For a while Arjuna said nothing. The morning had warmed; the dew on the
chariot rail had dried to nothing. He had listened to Krishna describe
the yogi who sits still as a lamp in a windless room, who looks on a
lump of clay and a bar of gold with the very same calm. It was a
beautiful thing to hear. It was also, Arjuna thought, completely
impossible.
He rubbed the back of his neck and finally spoke. "Krishna. Madhusudana.
May I be honest with you?"
"Always," Krishna said, without turning. The horses cropped at the
trampled grass.
"You have shown me a wonderful picture," Arjuna said. "A mind so even
that nothing tips it — not heat, not cold, not praise, not insult. A
person resting in himself like still water in a bowl." He spread his
hands, helpless. "But when I look inside myself for that still water, I
find a river in flood. My thoughts run one way, then another. I think of
the battle, then of my brothers, then of an old kindness, then of supper,
then of the battle again — all in the space of one breath."

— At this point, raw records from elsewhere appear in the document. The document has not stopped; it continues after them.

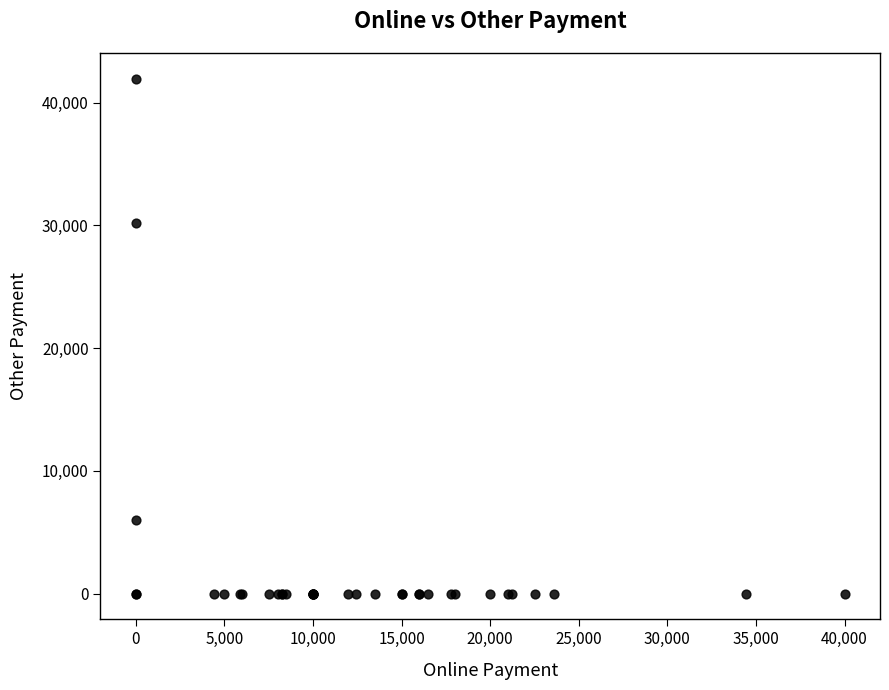

What Y value in the scatter plot is closest to 20972?

30232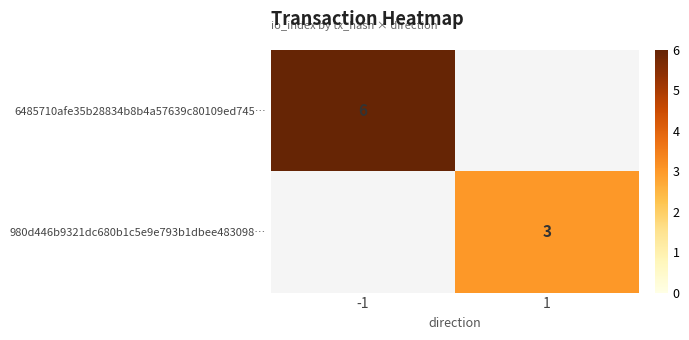

True or false: 980d446b9321dc680b1c5e9e793b1dbee483098… has a value of 4 at 1.

False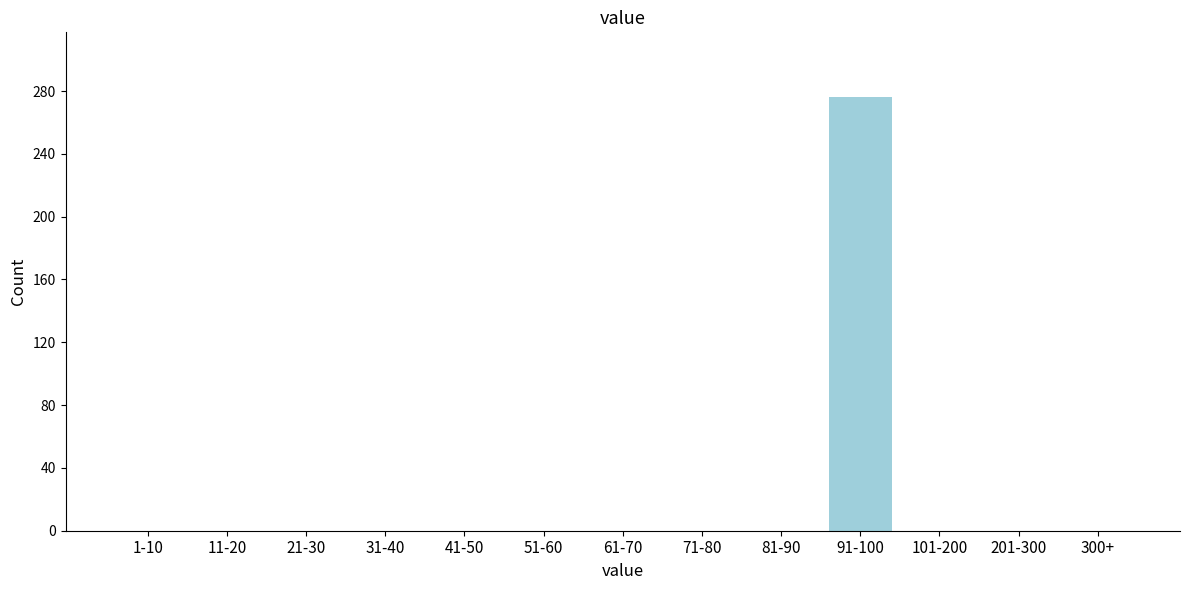

Reading left to right, extract all data points from this chart.

1-10=0	11-20=0	21-30=0	31-40=0	41-50=0	51-60=0	61-70=0	71-80=0	81-90=0	91-100=276	101-200=0	201-300=0	300+=0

He laughed a little, the laugh of someone admitting a thing he cannot fix.
"So when you tell me to make my mind even and let it stay that way, I
believe you that it is good. I simply cannot see *where* it would stay.
Where would such steadiness even sit, in a mind as jumpy as mine? Show me
a calm pond, and I'll show you my mind splashing it everywhere."
Krishna listened to all of it without the smallest frown. There was no
scolding in his face, no disappointment — only the patience of someone
who had been asked exactly the right question.
For this, Arjuna realised, was not a foolish doubt. It was the doubt of
every honest seeker who has ever tried to sit quietly and discovered, to
their dismay, just how loud the inside of their own head can be. And
admitting it out loud, instead of pretending to a calm he did not feel,
was already the first true step.
Krishna shifted the reins to one hand. "Tell me more," he said gently.
"How restless, exactly, is this mind of yours?"